Generally, new facts, documents and evidence would be considered, if the filing was occasioned by an argument or a point raised by another party or in the appealed decision and could not have been filed before under the circumstances of the case. The timing of the filing is also a consideration.
Article 114(2) EPC does not mention late-filed "arguments", and many decisions of the Boards of Appeal interpreted this in a limiting manner (such as T92/92 and G4/92). Under this interpretation, late-filed arguments would always be admissible.
However, the EPO has also recognised that late-filed arguments – even if they are based on the same evidence – can substantially alter a party's case, and may place other parties at a disadvantage, in a similar manner to late-filed evidence.

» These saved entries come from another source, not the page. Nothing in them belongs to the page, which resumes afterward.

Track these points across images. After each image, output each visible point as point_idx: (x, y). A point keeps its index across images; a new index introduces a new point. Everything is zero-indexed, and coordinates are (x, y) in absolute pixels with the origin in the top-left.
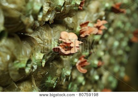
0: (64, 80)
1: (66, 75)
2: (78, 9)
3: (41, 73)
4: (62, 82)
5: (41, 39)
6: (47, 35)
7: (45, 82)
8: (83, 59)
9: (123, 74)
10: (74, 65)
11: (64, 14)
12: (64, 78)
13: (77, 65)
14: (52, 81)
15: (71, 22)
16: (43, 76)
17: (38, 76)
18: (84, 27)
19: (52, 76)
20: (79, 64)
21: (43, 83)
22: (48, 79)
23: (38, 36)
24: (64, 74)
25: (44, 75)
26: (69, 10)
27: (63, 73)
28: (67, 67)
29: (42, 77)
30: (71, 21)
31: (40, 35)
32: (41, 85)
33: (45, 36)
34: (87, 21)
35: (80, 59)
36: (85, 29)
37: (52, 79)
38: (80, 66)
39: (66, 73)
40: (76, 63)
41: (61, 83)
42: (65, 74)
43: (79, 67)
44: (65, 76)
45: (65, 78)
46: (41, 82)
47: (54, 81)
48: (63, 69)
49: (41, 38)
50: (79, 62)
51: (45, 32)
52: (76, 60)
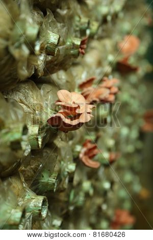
0: (67, 181)
1: (68, 172)
2: (77, 53)
3: (32, 167)
4: (63, 183)
5: (26, 105)
6: (35, 98)
7: (39, 183)
8: (90, 146)
9: (137, 188)
10: (76, 157)
11: (56, 63)
12: (65, 178)
13: (81, 156)
14: (50, 179)
15: (64, 81)
16: (35, 172)
17: (27, 173)
18: (87, 87)
19: (49, 170)
20: (86, 154)
21: (36, 184)
22: (43, 177)
23: (21, 100)
24: (64, 170)
25: (37, 169)
26: (63, 55)
27: (62, 169)
28: (68, 157)
29: (32, 173)
30: (63, 79)
31: (23, 99)
32: (34, 188)
33: (32, 100)
34: (91, 78)
35: (84, 145)
36: (88, 91)
37: (50, 176)
38: (87, 157)
39: (68, 168)
40: (79, 152)
41: (63, 186)
42: (67, 170)
43: (86, 159)
44: (66, 173)
45: (68, 177)
46: (32, 182)
47: (54, 179)
48: (62, 163)
49: (26, 103)
50: (84, 150)
51: (31, 93)
52: (78, 148)
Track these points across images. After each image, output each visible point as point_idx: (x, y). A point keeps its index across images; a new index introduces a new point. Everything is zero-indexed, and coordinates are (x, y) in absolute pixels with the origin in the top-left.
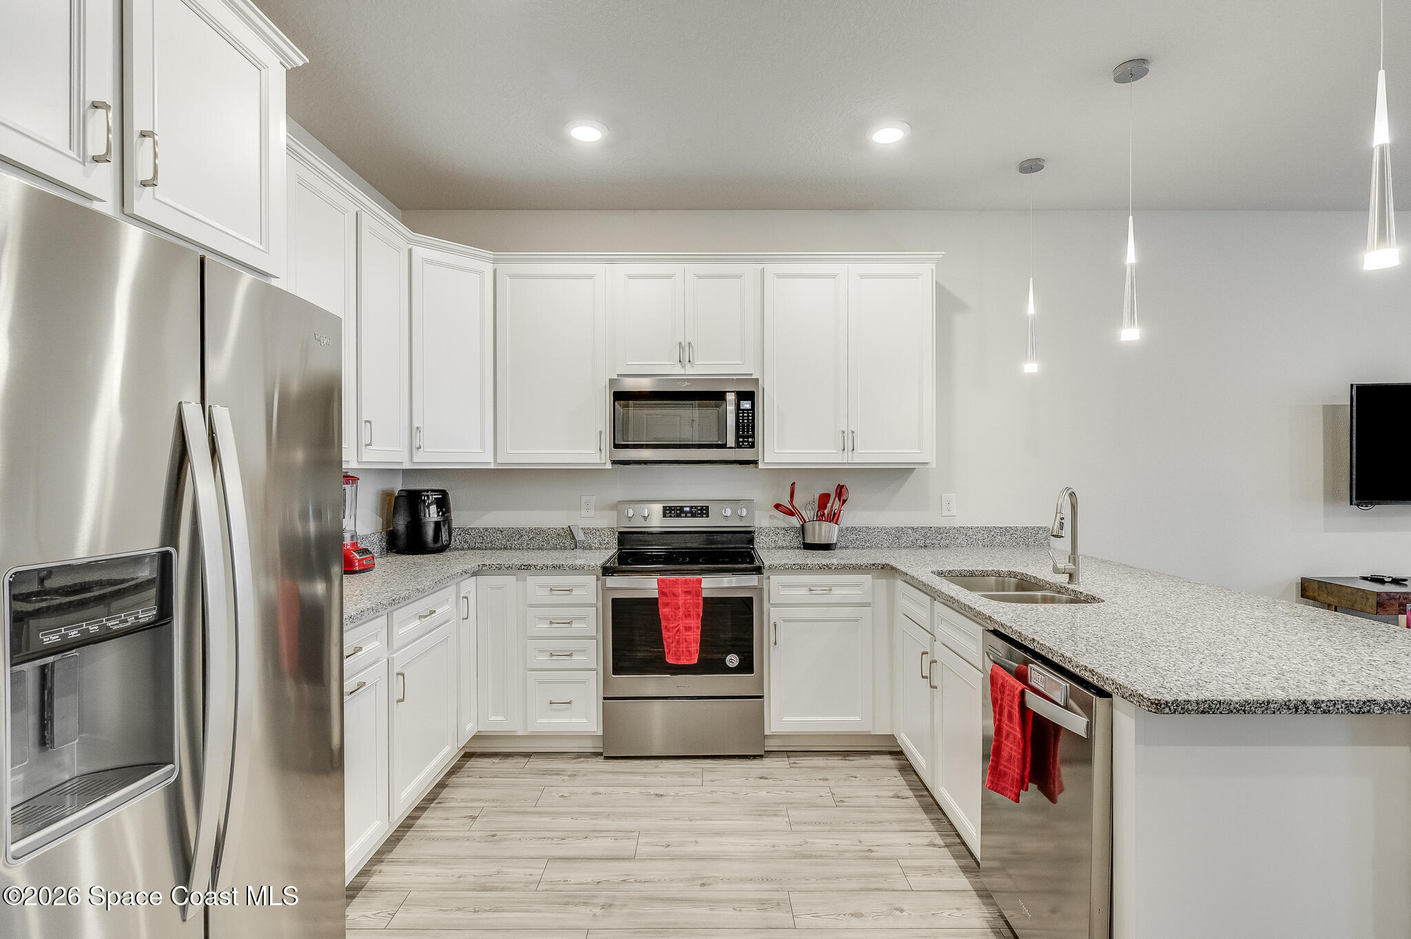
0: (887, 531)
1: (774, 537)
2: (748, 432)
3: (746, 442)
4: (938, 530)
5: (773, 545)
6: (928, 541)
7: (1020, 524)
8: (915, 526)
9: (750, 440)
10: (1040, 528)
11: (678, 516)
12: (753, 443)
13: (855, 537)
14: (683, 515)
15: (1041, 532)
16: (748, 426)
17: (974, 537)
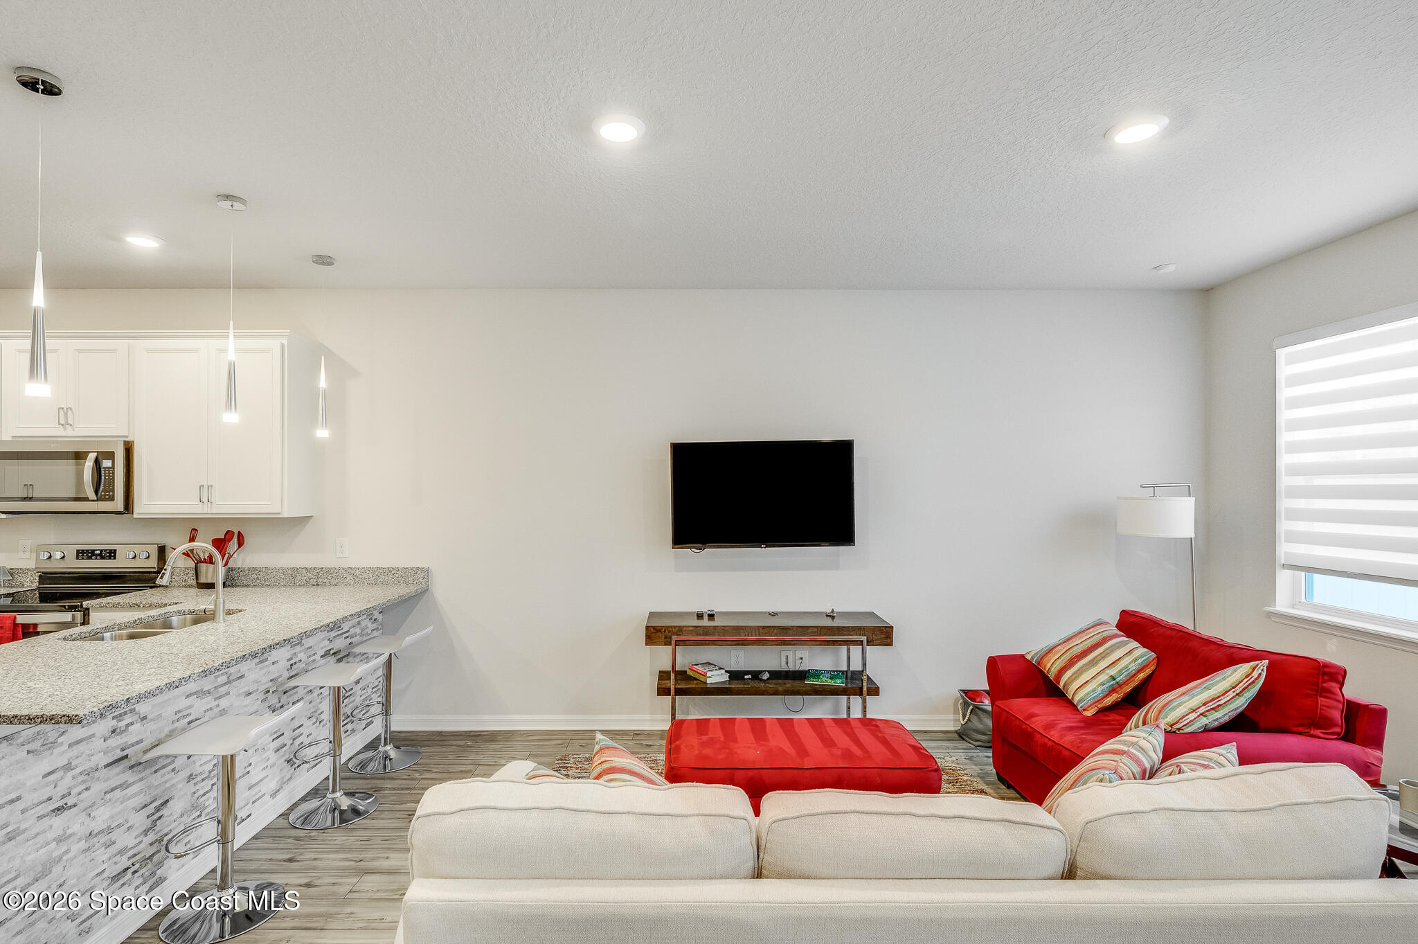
0: (284, 571)
1: (184, 577)
2: (109, 487)
3: (108, 495)
4: (329, 571)
5: (184, 584)
6: (320, 580)
7: (401, 564)
8: (309, 567)
9: (111, 493)
10: (418, 569)
11: (90, 558)
12: (114, 496)
13: (255, 577)
14: (94, 557)
15: (419, 572)
16: (109, 481)
17: (361, 576)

We have noted a trend in a number of recent decisions from the Technical Boards of Appeal in cases in which the admissibility of late-filed arguments was at issue. In decisions T55/11 and T1621/09, a distinction is made between late-filed arguments which are a merely development of previous argumentation, or which present a completely new case. Arguments which are a development of previous argumentation are likely to be admitted, while arguments which present a completely new case may be rejected. In T1621/09, in particular, the Board applied similar considerations to late-filed arguments as had previously been applied to late-filed evidence: the timing of the arguments, the complexity of the arguments and the impact they might have on other parties to proceedings.
If late-filed arguments are to be admitted before the EPO, it appears therefore that the chances of success are greater if they are a development of previous arguments, rather than completely new arguments.